Scenario 7: Daycare plus Dependent Care FSA

A family pays thousands of dollars for daycare and also receives dependent care benefits through work. They may still qualify for a credit, but only on expenses that remain after subtracting those employer-provided benefits. This is one of the most common areas of confusion, and it is why using a worksheet before filing can help prevent errors.

Examples of estimated credit outcomes

Example A: One child in daycare, no FSA

Suppose a parent paid $4,800 for daycare for one child and had no dependent care FSA. The one-child expense cap is $3,000, so even though the parent paid more, the calculation starts from a maximum of $3,000 before applying AGI and earned income limits.

Example B: Two children in after-school care

Suppose a household paid $5,400 for after-school care for two children and had no employer-provided dependent care benefits. Because there are two qualifying persons, the family may use up to $6,000 in expenses, so the full $5,400 may potentially be considered before earned income and AGI percentage limits are applied.

Example C: Summer day camp and babysitter costs

A parent pays $2,000 for summer day camp and $1,500 for a babysitter during work hours for one child. Combined, the family may have $3,500 in possible qualifying care expenses, but the one-child cap still limits the credit calculation to $3,000 before any additional income-based limits are applied.

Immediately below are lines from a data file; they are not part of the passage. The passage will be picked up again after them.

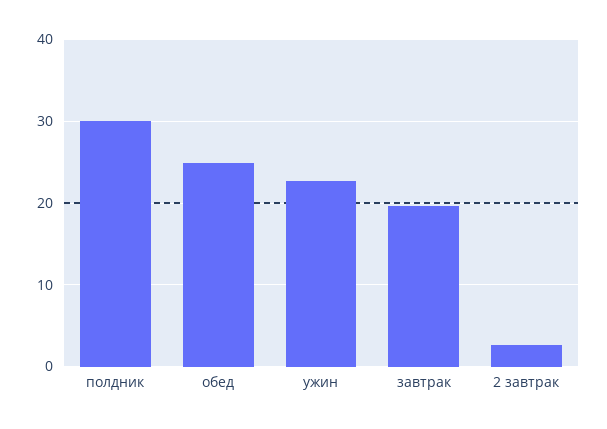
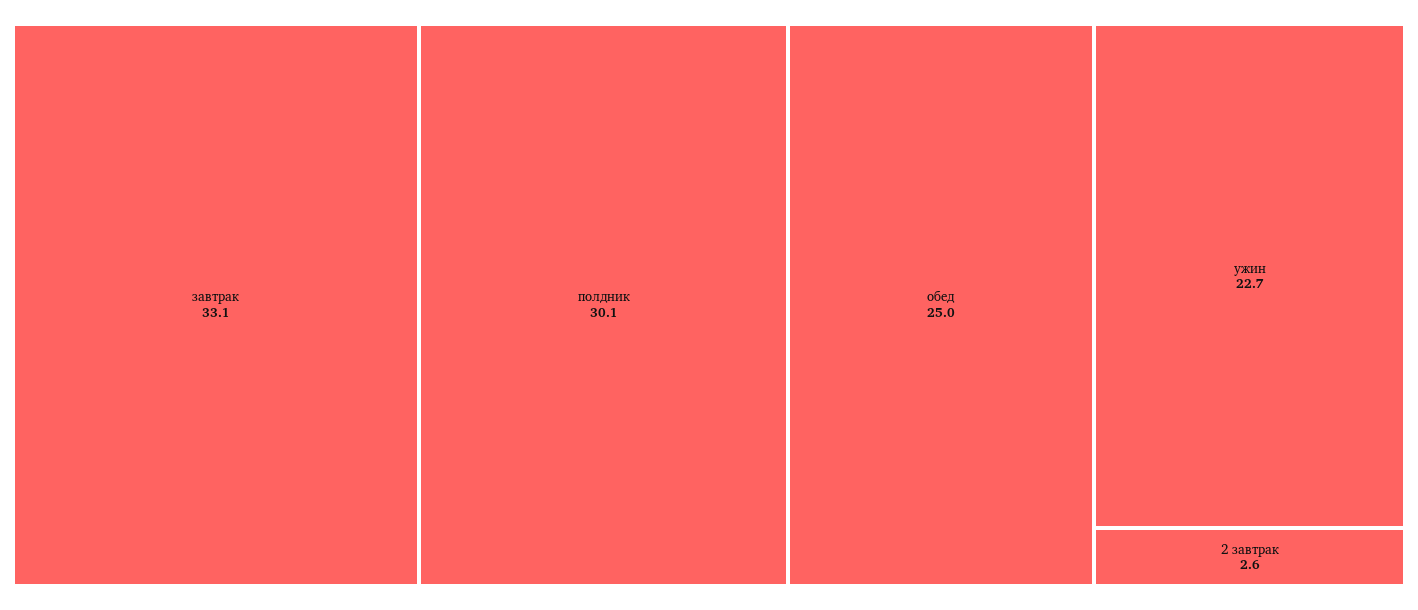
завтрак: 20 -> 33.1

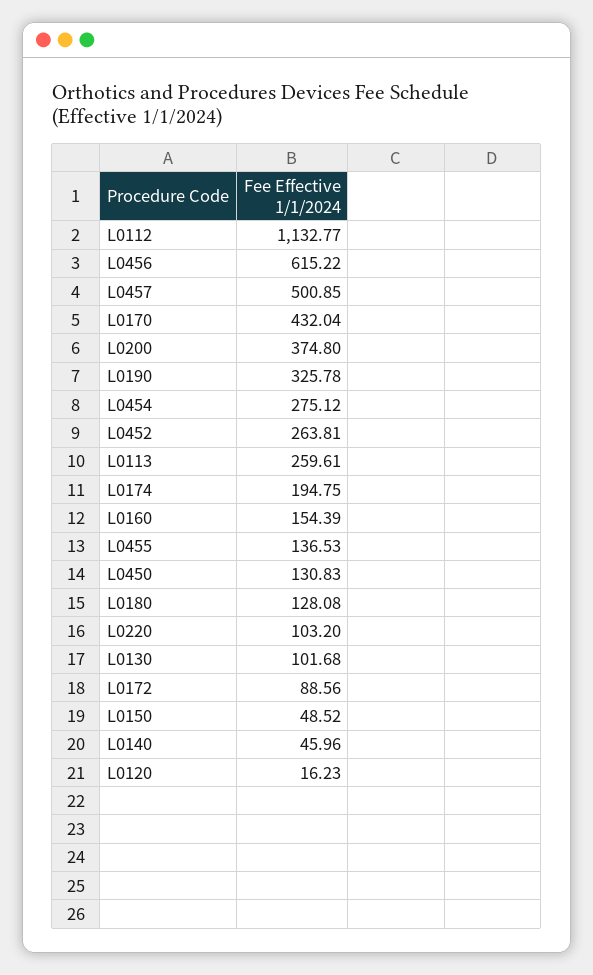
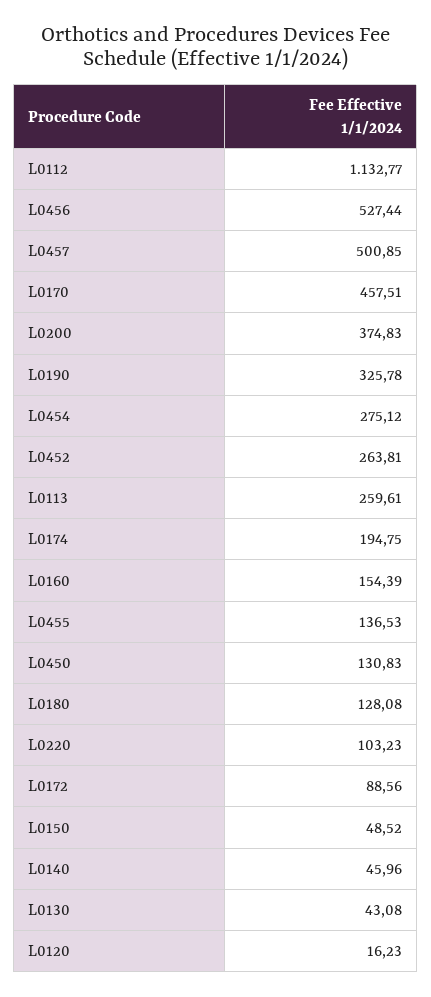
L0456: 615.22 -> 527.44
L0170: 432.04 -> 457.51
L0200: 374.8 -> 374.83
L0220: 103.2 -> 103.23
L0130: 101.68 -> 43.08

Example D: Daycare expenses with an FSA

A couple pays $7,200 for daycare for two children and receives $3,000 in dependent care assistance from an employer plan. That assistance generally reduces the expenses they can use toward the credit. Their remaining eligible expense amount for the worksheet would start after subtracting the employer benefit, then applying the two-child cap and income rules.

Common mistakes families make

  • Counting expenses that were already covered by a Dependent Care FSA
  • Assuming all school or camp expenses qualify
  • Using gross childcare spending instead of the capped amount
  • Forgetting the earned income limit when filing jointly
  • Not collecting provider name, address, and taxpayer identification information
  • Confusing education expenses with care expenses

Record-keeping tips before you file

Good records can make a major difference at tax time. Keep receipts, invoices, year-end summaries, and payment records that show how much you paid and when. Save the provider’s full business name or legal name, address, and taxpayer identification number. If you used multiple care providers during the year, organize the totals before filing so your worksheet and your return are easier to complete accurately.

Why this estimator can help

This page is designed to be a practical planning tool for families who want a simple way to organize numbers before working through the final tax forms. The worksheet helps you estimate the credit mechanically, while the guide helps you understand which situations may qualify and where people most often make mistakes.

For more detail, you can also visit our FAQs, browse our resource articles, or read more about the benefits of the childcare tax credit.

Frequently asked questions

Is this credit only for daycare?

No. Daycare is one common example, but depending on the facts, qualifying care may also include babysitters, nannies, before-school care, after-school care, summer day camps, and certain adult care situations.

Can I use both a dependent care FSA and this credit?

Possibly, but you generally cannot use the same expenses for both benefits. Employer-provided dependent care benefits usually reduce the amount of expenses that can be counted toward the credit.

Do education costs count as childcare expenses?

Usually, no. The credit is typically for care, not tuition. Families should review whether the payment was primarily for care or education before including it.

What is the maximum expense amount used in the calculation?

The general expense cap is up to $3,000 for one qualifying person or up to $6,000 for two or more, before income-based percentage limits are applied.

Does higher income reduce the credit?

Yes. The percentage used to calculate the credit generally decreases as AGI rises. Many families above a certain AGI level use 20%.

Do I need records from my care provider?

Yes. Taxpayers usually need provider details such as name, address, and taxpayer identification number when completing the final tax forms.